+++ Dataset excerpts +++

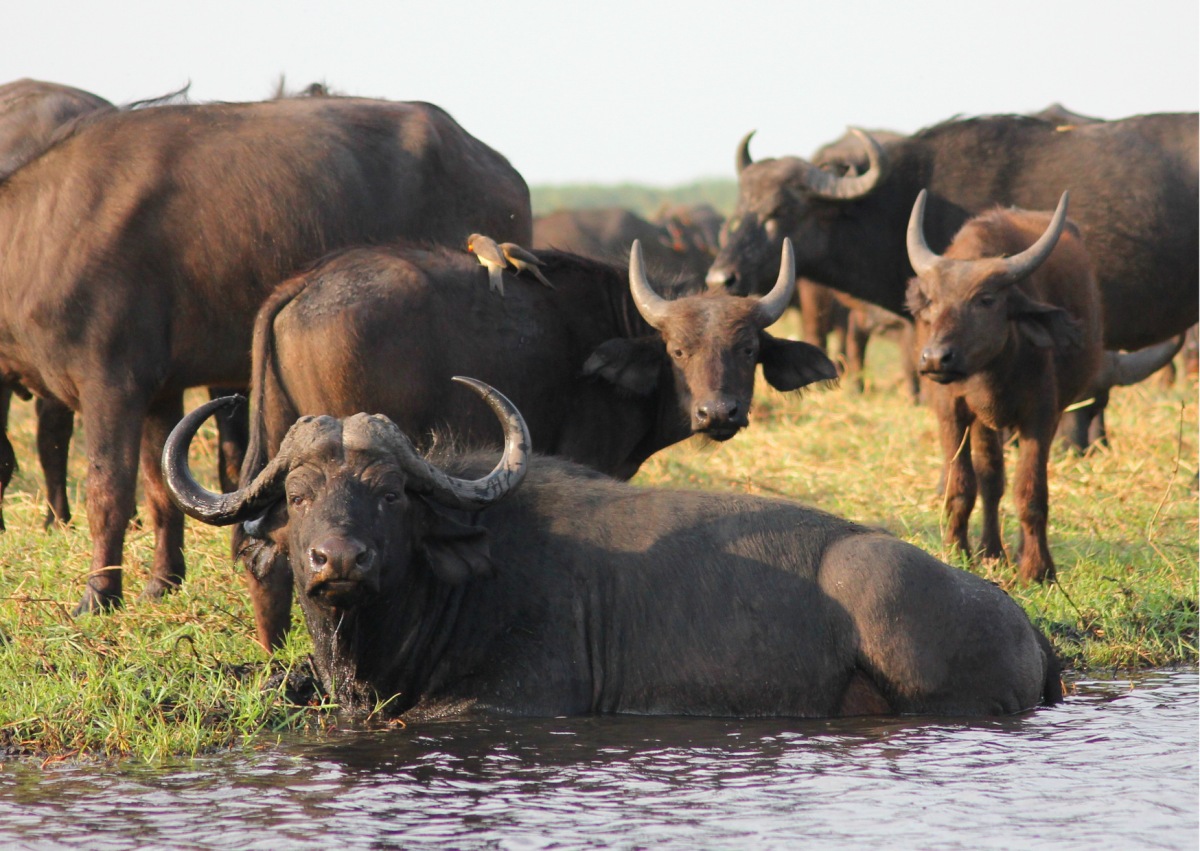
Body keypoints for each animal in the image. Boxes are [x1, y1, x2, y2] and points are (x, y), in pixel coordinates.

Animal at [0, 93, 530, 609]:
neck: (36, 234)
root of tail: (497, 165)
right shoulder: (160, 392)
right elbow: (161, 491)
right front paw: (161, 583)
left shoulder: (112, 384)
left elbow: (107, 491)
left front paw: (99, 595)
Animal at [902, 189, 1099, 580]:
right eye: (932, 301)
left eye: (986, 300)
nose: (935, 359)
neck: (992, 371)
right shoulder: (951, 411)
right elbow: (962, 486)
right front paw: (957, 552)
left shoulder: (1041, 415)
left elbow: (1031, 492)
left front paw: (1038, 569)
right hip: (983, 422)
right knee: (991, 480)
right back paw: (992, 552)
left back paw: (1016, 554)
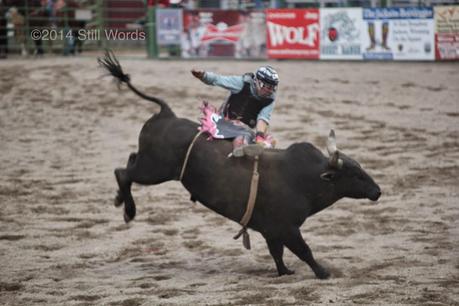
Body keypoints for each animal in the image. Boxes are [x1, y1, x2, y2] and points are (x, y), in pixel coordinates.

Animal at [99, 52, 380, 280]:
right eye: (355, 174)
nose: (377, 191)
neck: (304, 178)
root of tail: (166, 113)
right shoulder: (287, 228)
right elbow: (304, 250)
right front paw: (323, 272)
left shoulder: (271, 231)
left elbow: (277, 253)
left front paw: (285, 272)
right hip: (155, 170)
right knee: (123, 173)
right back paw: (129, 211)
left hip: (149, 164)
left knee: (129, 162)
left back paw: (119, 200)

+++

◆ Requirement
Give an exact copy of the entries, excluding all pictures.

◆ Output for this exercise
Body keypoints for each animal in the image. Boxes are [x1, y1, x2, y2] and points are (x, y), in pixel coordinates.

Animal at [0, 93, 530, 609]:
neck: (36, 234)
root of tail: (497, 165)
right shoulder: (160, 392)
right elbow: (161, 491)
right front paw: (161, 583)
left shoulder: (112, 384)
left elbow: (107, 491)
left front paw: (99, 595)
Animal at [902, 189, 1099, 580]:
right eye: (932, 301)
left eye: (986, 300)
nose: (935, 359)
neck: (992, 371)
right shoulder: (951, 411)
right elbow: (962, 486)
right front paw: (957, 552)
left shoulder: (1041, 415)
left elbow: (1031, 492)
left front paw: (1038, 569)
right hip: (983, 422)
right knee: (991, 480)
right back paw: (992, 552)
left back paw: (1016, 554)
Body keypoints for each animal in the image. Boxes are [x1, y1, x2, y2] and points are (x, y), in pixel coordinates.

Animal at [99, 52, 380, 280]:
right eye: (355, 174)
nose: (377, 191)
neck: (304, 178)
root of tail: (166, 113)
right shoulder: (287, 228)
right elbow: (304, 250)
right front paw: (323, 272)
left shoulder: (271, 231)
left elbow: (277, 253)
left front paw: (285, 272)
right hip: (155, 170)
right knee: (123, 173)
right back paw: (129, 211)
left hip: (149, 164)
left knee: (129, 162)
left back paw: (119, 200)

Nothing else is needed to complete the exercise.